DOCUMENT EXCERPT:
Paterson is remarkable for its director’s ambition to build a story around a character’s interiority.

There is something surprising and satisfying about Jim Jarmusch’s 2016 film Paterson, which chronicles the creative life of an everyman poet.  The film follows its dominant character through a series of routine work days.  He’s a bus driver, using the freedom granted by the predictability of his route to work out lines of poetry that are committed to paper at the end of the day.

Each morning he leaves his small bungalow and his artist wife for the short walk to the bus barn.  Even on his feet he’s a natural observer; and Jarmusch gets out of the way to let us see the modest city that reveals itself every day. Once underway, it’s mostly the driver’s ears that take over, catching the conversations of the children and seniors who depend on his NJ Transit bus. He also absorbs the lives of locals in a neighborhood bar he visits after dinner. It’s part of his routine of taking the couple’s English bulldog for a walk.  (Marvin was played by Nellie, who won the Palm Dog Award at Cannes).

If this all sounds like watching paint dry, you’d be surprised.

RECORDED DATA:
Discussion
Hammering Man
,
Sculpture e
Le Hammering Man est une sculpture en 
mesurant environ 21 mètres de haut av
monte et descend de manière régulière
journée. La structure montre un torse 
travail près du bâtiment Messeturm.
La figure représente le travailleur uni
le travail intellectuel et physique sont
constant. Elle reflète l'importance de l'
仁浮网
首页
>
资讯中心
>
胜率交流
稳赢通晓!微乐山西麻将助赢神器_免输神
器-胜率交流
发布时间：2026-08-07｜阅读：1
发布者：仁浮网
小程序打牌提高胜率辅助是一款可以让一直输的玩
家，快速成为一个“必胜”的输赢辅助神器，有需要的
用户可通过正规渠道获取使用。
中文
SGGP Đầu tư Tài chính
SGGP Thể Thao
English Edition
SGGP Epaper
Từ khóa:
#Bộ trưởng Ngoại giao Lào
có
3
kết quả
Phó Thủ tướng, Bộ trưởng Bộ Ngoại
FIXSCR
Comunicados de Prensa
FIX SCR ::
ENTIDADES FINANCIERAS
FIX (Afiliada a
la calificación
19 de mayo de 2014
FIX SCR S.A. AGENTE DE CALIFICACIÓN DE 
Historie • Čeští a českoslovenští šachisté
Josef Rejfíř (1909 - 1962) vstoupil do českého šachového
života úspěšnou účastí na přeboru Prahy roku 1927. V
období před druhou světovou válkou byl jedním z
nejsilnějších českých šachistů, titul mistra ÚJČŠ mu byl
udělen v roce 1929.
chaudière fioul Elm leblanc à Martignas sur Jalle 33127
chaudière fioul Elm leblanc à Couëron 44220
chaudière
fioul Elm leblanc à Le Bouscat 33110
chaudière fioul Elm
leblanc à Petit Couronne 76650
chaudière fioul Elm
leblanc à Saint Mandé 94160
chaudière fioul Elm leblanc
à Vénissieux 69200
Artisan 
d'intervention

WRITTEN TASK: Write the next part of the Paterson film review, picking up after its final sentence. The records can be set aside; nothing here depends on them.

RESPONSE BELOW:
The film’s title has at least three meanings. The young driver’s name is Paterson.  The town he lives and works in is also Paterson, in Northern New Jersey.  And the name happens to be the title of William Carlos Williams’ most consequential book of poetry, which sits on Paterson’s desk.

Actor Adam Driver is skillful enough to let us see Paterson’s mind absorb his world. In this story there will be no crashes, no hold ups, or any break in the loving bond between himself and Laura. Instead, Jarmusch focuses on the linear thinking of Driver’s character, a man intent on working out his thoughts. Paterson doesn’t even carry a cell phone, which he perceptively sees as a distraction and “a leash.”

Periodically Jarmusch lets us see the results of Paterson’s verbal invention in his own scrawl. It unobtrusively slips under the film’s images in a corner of the screen. The lines contributed by writer Ron Padgett are very much in the Williams tradition: an economical free-verse style.

Motion pictures generally work from the outside in, using action rather than thought as motivating elements.

Here’s the interesting thing. Paterson is remarkable for its willingness to build the film around a character’s interiority.  Films often show us a great deal, but usually starve our interest in understanding a figure’s state of mind. Motion pictures generally work from the outside in, using actions rather than thought as motivating elements. Actors may want internal motivations to bring their characters to life. But directors naturally want something interesting to show.

And there’s the rub. Poetry is frequently about passing impressions, layers of revelatory consciousness that are eventually made audible.  As a form, it’s not necessarily fragile, but it is often subtle. A director has to be inventive and confident to put stories on the screen that build out from the inner life of a poet.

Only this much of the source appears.